Common-Size Balance Sheet: Assets
Based on: 10-K (reporting date: 2025-12-28), 10-K (reporting date: 2024-12-29), 10-K (reporting date: 2023-12-31), 10-K (reporting date: 2022-12-31), 10-K (reporting date: 2021-12-31).
The asset composition of the entity demonstrates notable shifts over the five-year period. Current assets, as a percentage of total assets, generally decreased from 33.50% in 2021 to 27.92% in 2025, although there was a slight increase to 31.93% in 2023. Conversely, non-current assets increased from 66.50% in 2021 to 72.08% in 2025. Within these broad categories, specific asset components exhibited distinct trends.

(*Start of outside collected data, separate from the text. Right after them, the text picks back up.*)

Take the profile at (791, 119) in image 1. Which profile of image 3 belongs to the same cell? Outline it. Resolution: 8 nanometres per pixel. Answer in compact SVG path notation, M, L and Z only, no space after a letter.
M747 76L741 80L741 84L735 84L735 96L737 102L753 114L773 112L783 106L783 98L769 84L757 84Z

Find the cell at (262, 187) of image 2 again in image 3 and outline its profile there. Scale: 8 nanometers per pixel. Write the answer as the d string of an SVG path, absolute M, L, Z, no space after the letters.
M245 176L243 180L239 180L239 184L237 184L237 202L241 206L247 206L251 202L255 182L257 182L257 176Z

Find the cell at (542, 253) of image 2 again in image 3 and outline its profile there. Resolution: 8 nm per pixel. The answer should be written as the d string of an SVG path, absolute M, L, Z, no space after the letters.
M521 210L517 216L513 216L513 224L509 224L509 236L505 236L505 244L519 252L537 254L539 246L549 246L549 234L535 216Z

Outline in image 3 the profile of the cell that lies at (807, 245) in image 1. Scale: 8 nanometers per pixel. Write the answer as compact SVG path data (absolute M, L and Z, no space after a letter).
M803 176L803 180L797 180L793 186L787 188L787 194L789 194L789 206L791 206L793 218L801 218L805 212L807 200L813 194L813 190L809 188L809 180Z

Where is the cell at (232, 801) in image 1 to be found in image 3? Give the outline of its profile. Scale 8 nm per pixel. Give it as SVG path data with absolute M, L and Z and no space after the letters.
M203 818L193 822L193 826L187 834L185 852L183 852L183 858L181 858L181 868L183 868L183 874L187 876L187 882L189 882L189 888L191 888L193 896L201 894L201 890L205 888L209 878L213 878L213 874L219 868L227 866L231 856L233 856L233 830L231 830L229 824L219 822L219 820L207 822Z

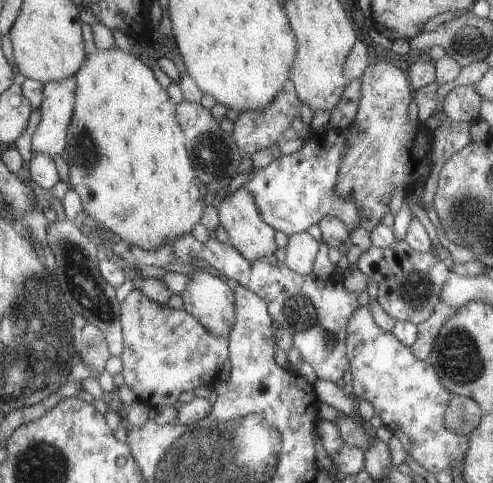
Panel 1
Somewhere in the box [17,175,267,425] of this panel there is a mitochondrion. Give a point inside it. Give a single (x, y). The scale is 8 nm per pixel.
(77, 267)

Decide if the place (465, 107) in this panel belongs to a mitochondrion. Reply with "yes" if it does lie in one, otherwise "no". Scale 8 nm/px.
no

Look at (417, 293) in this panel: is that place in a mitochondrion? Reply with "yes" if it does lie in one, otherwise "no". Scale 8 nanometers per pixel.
yes

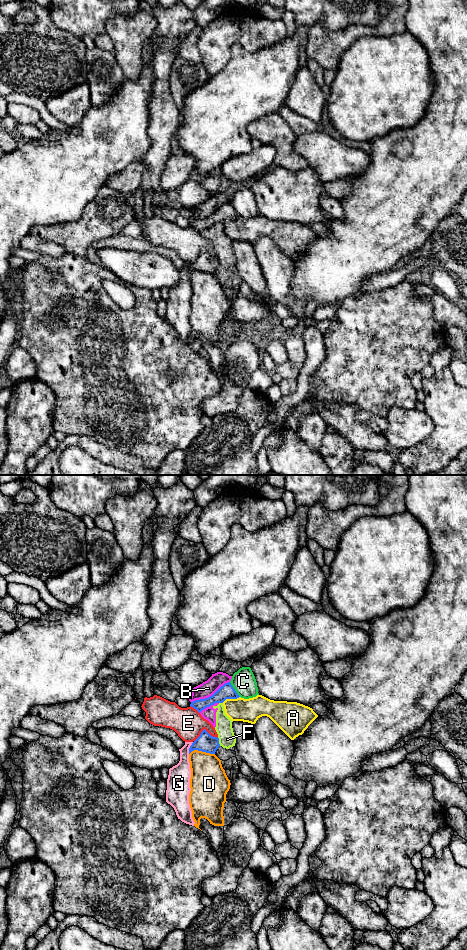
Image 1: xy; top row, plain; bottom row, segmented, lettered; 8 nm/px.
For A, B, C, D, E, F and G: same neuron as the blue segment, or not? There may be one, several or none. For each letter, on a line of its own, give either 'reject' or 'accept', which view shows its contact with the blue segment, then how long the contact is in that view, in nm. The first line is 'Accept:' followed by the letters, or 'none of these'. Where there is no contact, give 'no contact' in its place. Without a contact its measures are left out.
Accept: none of these
A: reject; meets blue in xy; contact 150 nm long
B: reject; meets blue in xy; contact 360 nm long
C: reject; meets blue in xy; contact 150 nm long
D: reject; meets blue in xy; contact 200 nm long
E: reject; meets blue in xy; contact 190 nm long
F: reject; meets blue in xy; contact 70 nm long
G: reject; meets blue in xy; contact 100 nm long

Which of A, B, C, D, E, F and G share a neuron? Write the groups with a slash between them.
A / B F G / C / D / E

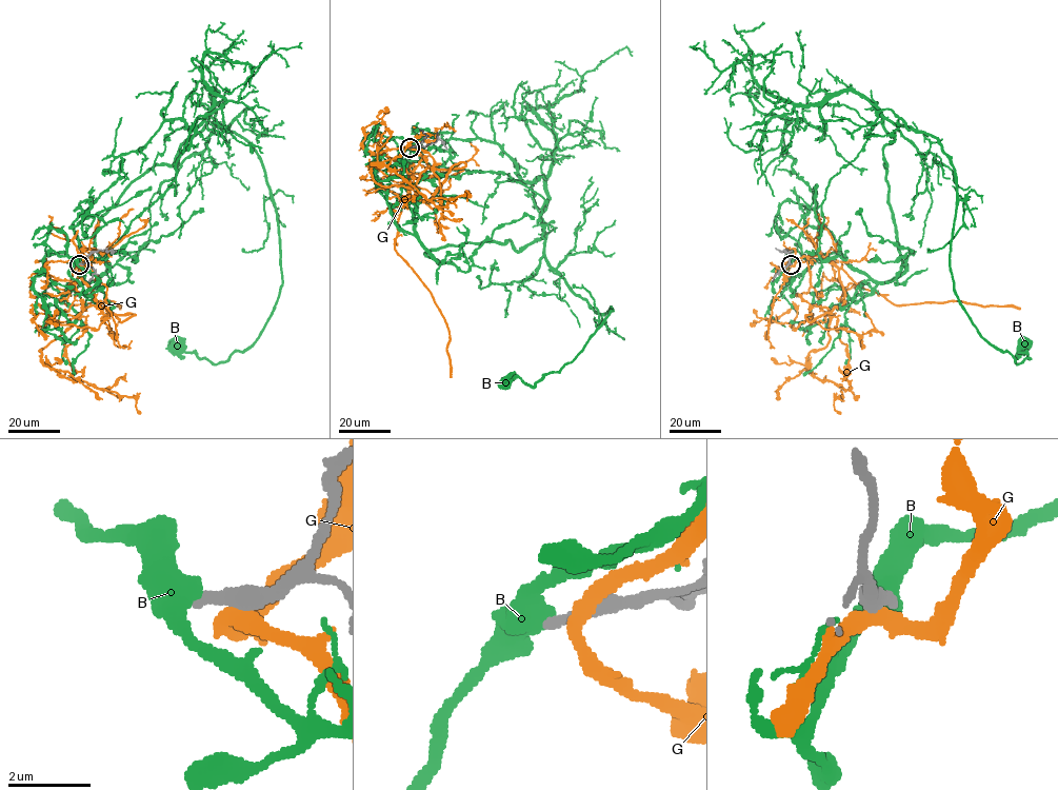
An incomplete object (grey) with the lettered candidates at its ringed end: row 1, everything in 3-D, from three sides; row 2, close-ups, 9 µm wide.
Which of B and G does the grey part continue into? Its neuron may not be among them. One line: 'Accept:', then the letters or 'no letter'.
Accept: no letter

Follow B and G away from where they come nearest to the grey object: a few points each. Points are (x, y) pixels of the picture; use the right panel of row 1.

- Liquidity and Short-Term Assets
- Cash and cash equivalents experienced a significant increase between 2021 and 2023, rising from 7.96% to 13.05% of total assets, before decreasing to 9.89% in 2025. Marketable securities showed a substantial decline over the period, falling from 9.41% in 2021 to just 0.20% in 2025. Accounts receivable trade remained relatively stable, fluctuating between 8.40% and 8.88% of total assets. Inventories exhibited a gradual increase, moving from 5.71% in 2021 to 7.12% in 2025. Prepaid expenses and other receivables showed some volatility, but ended near the starting point.
- Long-Term Investments and Intangibles
- Property, plant, and equipment, net, increased steadily from 10.42% in 2021 to 11.63% in 2025. Intangible assets, net, experienced a decrease from 25.49% in 2021 to 20.40% in 2023, followed by a recovery to 25.30% in 2025, reaching a level comparable to the beginning of the period. Goodwill demonstrated a more pronounced fluctuation, increasing from 19.36% in 2021 to 24.14% in 2022, then decreasing to 21.82% in 2023, and rising again to 24.48% in 2025.
- Other Asset Components
- Deferred taxes on income decreased from 5.62% in 2021 to 3.45% in 2025. Other assets showed an increase from 5.61% in 2021 to 8.45% in 2023, before decreasing to 7.21% in 2025. The combined effect of these changes contributed to the overall shift in the asset structure.
The observed trends suggest a potential strategic shift towards greater investment in long-term assets and a reduction in reliance on highly liquid, short-term investments. The increase in goodwill and intangible assets may indicate acquisitions or increased investment in internally developed intellectual property. The decrease in deferred tax assets could be a result of changes in tax laws or the utilization of tax loss carryforwards.